Canadians are divided over the wisdom of removing pandemic restrictions, according to an Angus Reid poll.
A new study from the non-profit Angus Reid Institute, in partnership with the Canadian Broadcasting Corporation, finds Canadians are divided about the swiftness of public health measure reduction.
More than a third of Canadians surveyed (36 per cent) feel it’s happening too quickly, while 38 per cent feel it’s occurring at the right pace, and 22 per cent think it’s happening too slowly.
Significant regional differences exist in the overall findings. Of the 256 Albertans surveyed, 40 per cent say the restrictions were removed to fast, while 30 per cent feel they were gone at the right time and 31 per cent think it was too slow a process.
Nationally, 73 per cent of the 2,550 Canadians surveyed say they would support continuing masking requirements in public spaces while 64 per cent support proof of vaccination at places like restaurants and theatres in their communities.’

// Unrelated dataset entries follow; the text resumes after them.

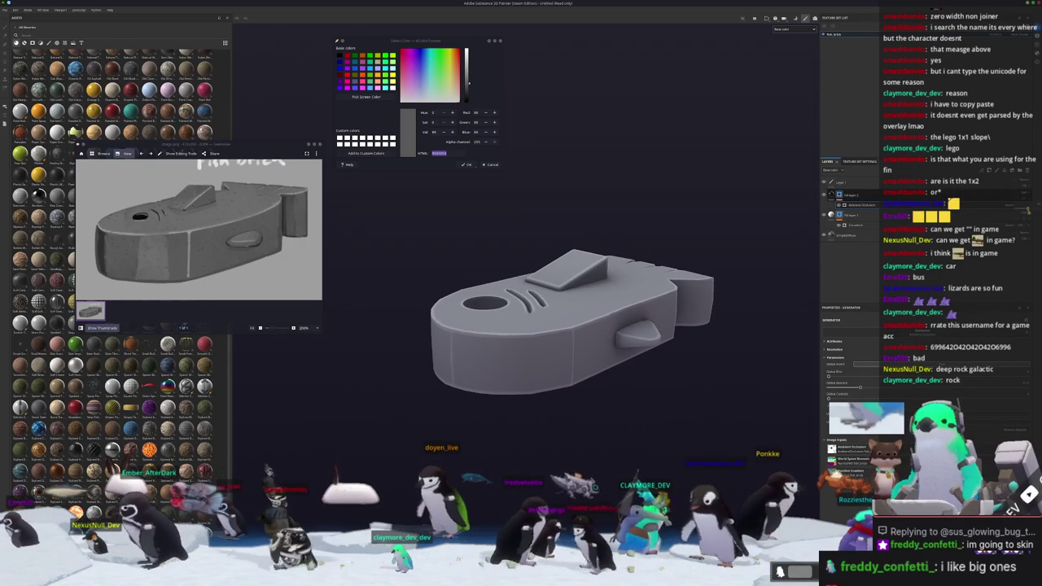
# Add another fill layer with a mask above the generator layer
pyautogui.keyDown('alt'); pyautogui.moveTo(691, 325); pyautogui.dragTo(668, 331); pyautogui.keyUp('alt')
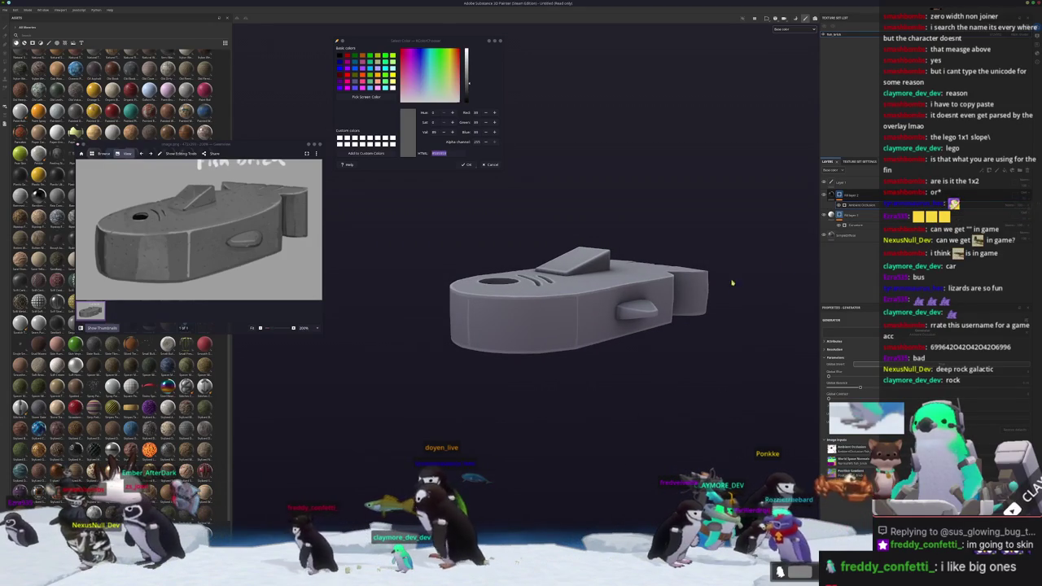
pyautogui.keyDown('alt'); pyautogui.moveTo(752, 274); pyautogui.dragTo(802, 274); pyautogui.keyUp('alt')
pyautogui.press('1')
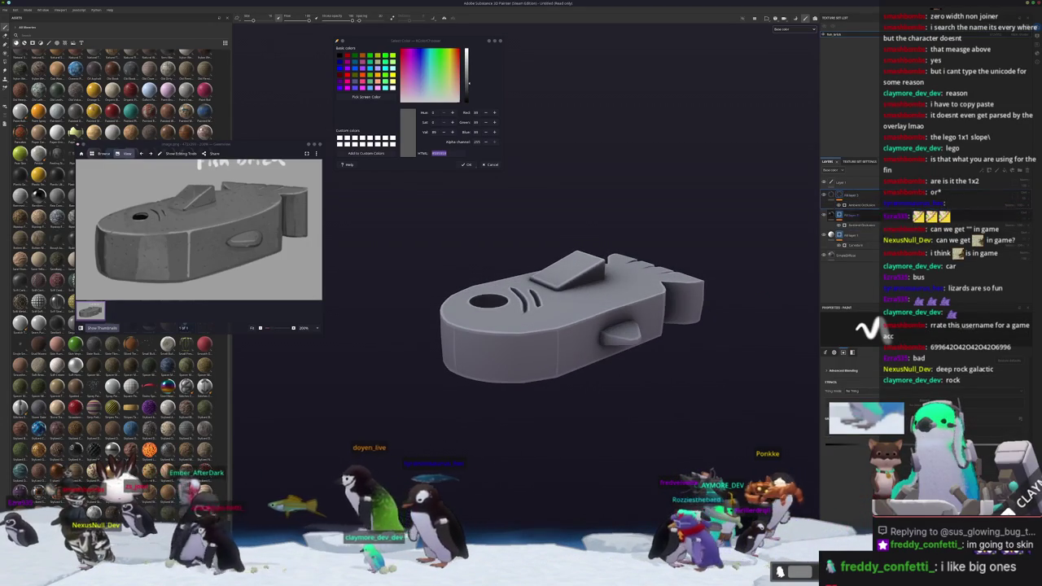
# Fill the new layer's mask with a scratchy grunge grayscale projected Tri-planar around the brick
pyautogui.rightClick(839, 195)
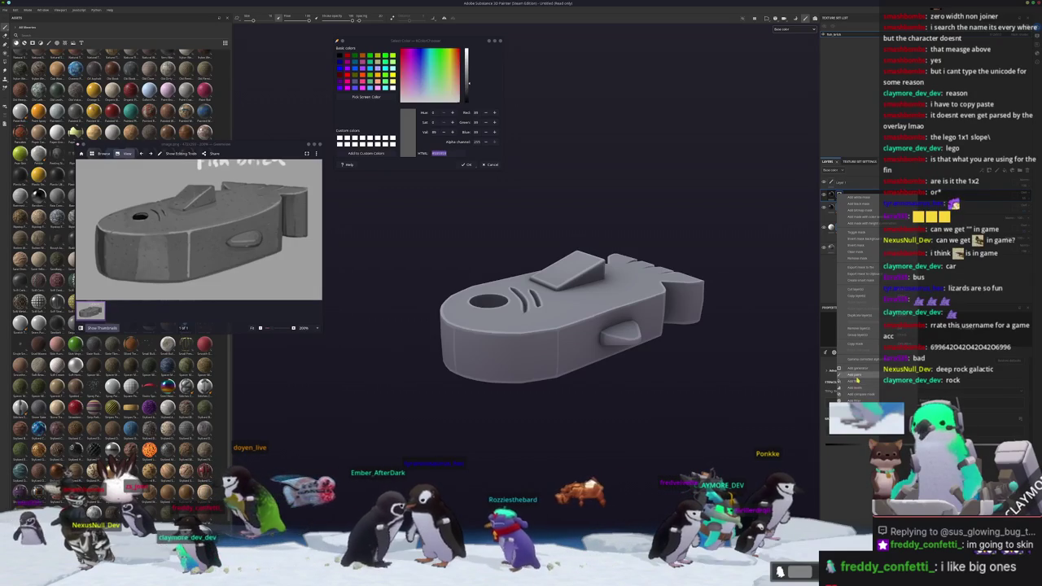
pyautogui.click(859, 385)
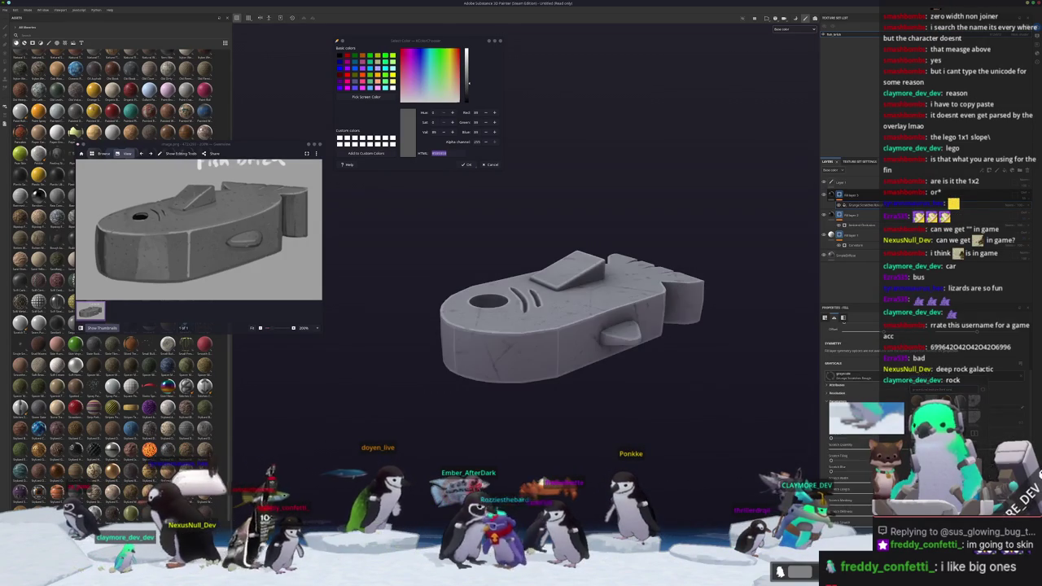
pyautogui.keyDown('alt'); pyautogui.moveTo(717, 425); pyautogui.dragTo(733, 405); pyautogui.keyUp('alt')
pyautogui.scroll(3, 851, 383)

In Atlantic Canada, B.C., and Quebec, premiers are perceived as having handled the previous two years well. Residents in Manitoba and Alberta are overwhelmingly critical of what they have seen from their premiers since the pandemic began.
The survey indicates two-thirds (64 per cent) of Canadians will continue sanitizing their hands, three-in-five will maintain the practice of social distancing, and about half will continue to avoid large crowds and wear a mask in public.